Anyone who has ever gone shopping knows that their bargaining power depends ultimately upon his/her willingness to walk away. The ability to walk away explains why the service we get from our local dry cleaner is significantly better than what most of us get from our local cable provider. When you have a choice, and demonstrate a willing to take that choice, you become empowered as consumer. . . . Right now, a deeply cynical reelection campaign is betting that progressives will be too afraid of Romney to seek to empower themselves. This, let us remember, has been the strategy pursued by an increasingly right-wing Democratic National Committee for close to thirty years. Every four years we are asked to vote for the lesser evil. In a couple of weeks we will all learn if this plea will pay off again. The question is, will we learn? Will we learn to bargain with a faithless leadership of the Democratic Party? If not this election, then when?

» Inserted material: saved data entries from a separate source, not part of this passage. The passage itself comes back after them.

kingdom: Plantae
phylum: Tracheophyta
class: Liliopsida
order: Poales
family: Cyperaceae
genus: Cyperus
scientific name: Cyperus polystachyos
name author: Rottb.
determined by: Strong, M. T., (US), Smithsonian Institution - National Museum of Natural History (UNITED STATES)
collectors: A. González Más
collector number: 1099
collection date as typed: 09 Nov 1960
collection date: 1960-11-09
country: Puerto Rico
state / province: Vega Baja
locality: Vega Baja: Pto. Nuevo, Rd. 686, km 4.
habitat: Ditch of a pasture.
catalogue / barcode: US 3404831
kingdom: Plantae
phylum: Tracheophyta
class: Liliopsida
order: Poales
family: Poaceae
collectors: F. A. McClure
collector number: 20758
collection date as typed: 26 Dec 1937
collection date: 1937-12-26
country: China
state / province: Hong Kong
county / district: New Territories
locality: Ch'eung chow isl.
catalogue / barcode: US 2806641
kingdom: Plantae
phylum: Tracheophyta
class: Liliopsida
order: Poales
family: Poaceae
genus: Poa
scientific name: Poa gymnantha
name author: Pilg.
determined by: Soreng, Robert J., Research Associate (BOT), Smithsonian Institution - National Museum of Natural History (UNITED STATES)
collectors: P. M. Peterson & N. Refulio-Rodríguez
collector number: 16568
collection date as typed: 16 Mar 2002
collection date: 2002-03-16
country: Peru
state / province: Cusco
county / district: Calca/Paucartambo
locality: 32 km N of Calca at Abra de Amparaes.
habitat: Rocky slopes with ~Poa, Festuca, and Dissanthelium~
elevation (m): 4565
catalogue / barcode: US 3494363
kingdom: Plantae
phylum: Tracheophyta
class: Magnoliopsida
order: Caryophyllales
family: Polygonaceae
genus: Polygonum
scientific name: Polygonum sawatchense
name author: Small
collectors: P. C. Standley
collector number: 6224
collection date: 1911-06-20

In contrast, some libertarians continue to insist that libertarians should support Romney. Consider this piece from Bradley Smith, who sees Romney not as the lesser of evils, but as a pretty good choice. Smith often privileges Romney’s tone and style over the substance of his policies; e.g., despite his enthusiastic China bashing, Romney “seems to clearly have the soul of a free trader.” Reminds me of Woody Allen’s line that he got a zero on his philosophy test for “peering into the soul of the boy next to me.” I’ll take reality, please! Smith doesn’t mention what I see as the only possible advantage of Romney, namely the small chance that he might replace Bernanke with John Taylor. And he glosses over the fact that Romney’s foreign-policy team is dominated by the messianic necons who brought us the Iraq war (although Smith, who cites Romney’s “better understanding of the nature of radical Islam,” may see this is a plus).
The most worrisome aspect of a Romney presidency, in my view, is that he will be like Reagan, using libertarian-sounding rhetoric to mask fundamentally anti-libertarian policies, thus discrediting libertarian ideas in the public mind. At least Obama uses the rhetoric of socialism and interventionism so people can understand more clearly what they’re getting.